[182] «Esculapio fue gran médico, tenido por los antiguos por dios de la medicina. Fue hijo de Apolo y padre de Padalirio y Macaón, grandes médicos.» (Brocense, nota 182.) «Halló muchas cosas útiles a la salud de los hombres. Fue tan excelente en la curación de los enfermos, que fuera de la opinión de todos, dicen que restituyó a muchos desesperados a la vida y que volvió a ella a muchos muertos. Acusado por esto ante Júpiter, lo mató con un rayo... Enojado Apolo desta muerte, mató a los Cíclopes que fabricaron el rayo a Júpiter.» (Herrera, pág. 606.)
[183] Repuesto D. Fernando de su enfermedad, Garcilaso y él continuaron su viaje; llegaron al Rin, y embarcados en sus aguas, pasaron a Colonia.
[184] «Dícelo por Julio César, que pasó del Rheno (Rin) contra alemanes.» (Brocense, nota 183.)
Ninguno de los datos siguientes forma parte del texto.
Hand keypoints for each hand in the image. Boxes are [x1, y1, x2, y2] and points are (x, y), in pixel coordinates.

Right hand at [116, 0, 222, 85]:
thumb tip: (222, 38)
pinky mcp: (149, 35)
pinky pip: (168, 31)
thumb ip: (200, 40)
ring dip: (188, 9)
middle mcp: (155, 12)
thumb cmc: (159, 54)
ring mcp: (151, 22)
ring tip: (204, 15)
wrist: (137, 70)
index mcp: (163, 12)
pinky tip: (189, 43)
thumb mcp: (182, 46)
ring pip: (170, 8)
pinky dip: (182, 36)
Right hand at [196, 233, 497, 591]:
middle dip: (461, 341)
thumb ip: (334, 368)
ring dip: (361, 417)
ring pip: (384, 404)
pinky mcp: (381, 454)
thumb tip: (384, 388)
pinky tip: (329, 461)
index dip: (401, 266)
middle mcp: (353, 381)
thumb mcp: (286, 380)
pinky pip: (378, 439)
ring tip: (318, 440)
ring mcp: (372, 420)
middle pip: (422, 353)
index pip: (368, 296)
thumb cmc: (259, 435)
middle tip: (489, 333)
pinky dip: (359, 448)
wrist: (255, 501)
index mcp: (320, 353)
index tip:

[185] «Fue Santa Úrsula hija de Dioneto, nobilísimo príncipe de Inglaterra; padeció martirio con once mil vírgenes de la mesma nación en Colonia Agripina, a la ribera del Rin, por los capitanes de Atila que la tenían cercada, en el año de nuestra salud, 352, siendo emperador Marciano.» (Herrera, pág. 607.)
[186] Aquel tirano fue, según se cree, Giula, capitán general de Atila. (Azara.)
[187] estaba en dubio, en duda; dubio es voz latina.
[188] Emplea metafóricamente suelta la rienda a su navío, como ahora decimos dar rienda suelta al llanto, al entusiasmo, a los deseos; de otro modo «parecería dura esta translación del uso de los caballos al de la navegación; pero es elegantísima, y como tal usada de los antiguos griegos y latinos de mejor fama...» (Tamayo, notas, fol. 66.)
[189] El César Carlos V recibió en sus brazos al Duque de Alba en Ratisbona, donde se hallaba convocada la Dieta entendiendo en el conflicto político-religioso promovido por el protestantismo. (Navarrete, 32.) Era también aquella ciudad punto de reunión para los caballeros que acudían al socorro de Viena.
[190] «El Príncipe turco, Solimán, que dos años antes había sojuzgado la Hungría y puesto, aunque infructuosamente, cerco sobre Viena, salió segunda vez de Constantinopla con innumerables gentes, para repetir el asedio de aquella ciudad.» (Navarrete, pág. 32.)
[191] Eran gentes de diversos pueblos y opiniones, pero con un solo propósito e intención. Los nuestros ocupaban mucho menos terreno que los enemigos... Este pasaje ha tenido mala interpretación en la edición de Castro.